GARAGE OLIMPO

ITALIA, ARGENTINA - 1999
GARAGE OLIMPO
Maria Fabiani, 19 anni, è un'attivista militante in una organizzazione clandestina che si oppone alla dittatura militare al governo in Argentina. Fa la maestra in una bidonville di Buenos Aires, e vive in città in una grande casa insieme alla madre Diana. Incombono difficoltà economiche e così Diana ha affittato alcune stanze dell'appartamento, una di queste a Felix, un giovane timido, che dice di non avere famiglia, di lavorare come guardiano notturno in un garage e, soprattutto, si mostra innamorato di Maria. Una mattina irrompono in casa poliziotti e militari in borghese: arrestata di fronte allo sguardo impotente della madre, Maria viene portata via e chiusa in prigione in un centro clandestino chiamato 'Garage Olimpo'. Al momento di farla parlare, Tigre, il capo del centro, affida il compito ad uno dei suoi uomini più fidati: è Felix, l'affittuario.
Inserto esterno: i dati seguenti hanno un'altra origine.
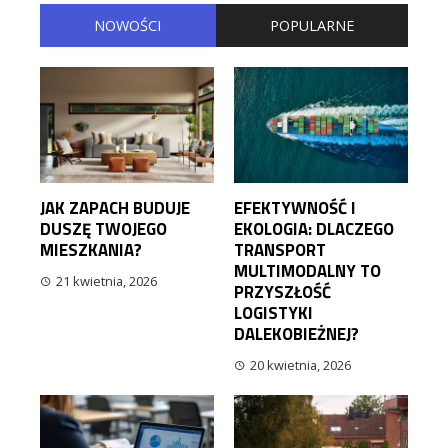
NOWOŚCI
POPULARNE
JAK ZAPACH BUDUJE
EFEKTYWNOŚĆ I
DUSZĘ TWOJEGO
EKOLOGIA: DLACZEGO
MIESZKANIA?
TRANSPORT
MULTIMODALNY TO
21 kwietnia, 2026
PRZYSZŁOŚĆ
LOGISTYKI
DALEKOBIEŻNEJ?
20 kwietnia, 2026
Maria allora capisce che Felix è al tempo stesso il suo torturatore ma anche la sua unica via di salvezza. Intanto Diana accetta di vendere la casa in cambio della promessa di rivedere la figlia. Una macchina l'accompagna, ma appena fuori città la fanno scendere e le sparano. In carcere, Maria bacia Felix, poi prova a scappare, è ripresa, vive momenti di forte paura. Quando il Tigre torna a casa, qui scoppia una bomba messa da Ana, amica della figlia del comandante. Il giorno dopo Felix porta Maria fuori dal carcere. Quando rientrano, lei è destinata a salire sul camion che porta i prigionieri fuori città; Felix viene convocato dal generale. Entrambi saranno eliminati in forma anonima, come tanti altri in quegli anni.
  • Durata: 98'
  • Colore: C
  • Genere: DRAMMATICO
  • Produzione: CLASSIC PARADIS FILMS NISAGRA, RAI, RAI CINEMAFICTION, TELE+
  • Distribuzione: ISTITUTO LUCE (2000) - DNC DVD

NOTE

PREMIO DAVID 2000 PER MIGLIORE PRODUZIONE (AMEDEO PAGANI)

CRITICA

"La bravura di Bechis sta nel condurre il suo kammerspiel - che si apre nel finale a un'immagine sconvolgente del Rio della Plata - con straordinario pudore, senza mai cedere in rigore ai risvolti romanzeschi di film anche molto belli come 'La storia ufficiale' o 'La morte e la fanciulla', giocando sulla normalità perversa della situazione, sulla routine della prigionia, sulla impiegatizia, irresponsabile banalità del male, innescando, in questa normalità, un'identificazione che ci costringe a ricordare degli orrori troppo presto messi in un angolo della memoria".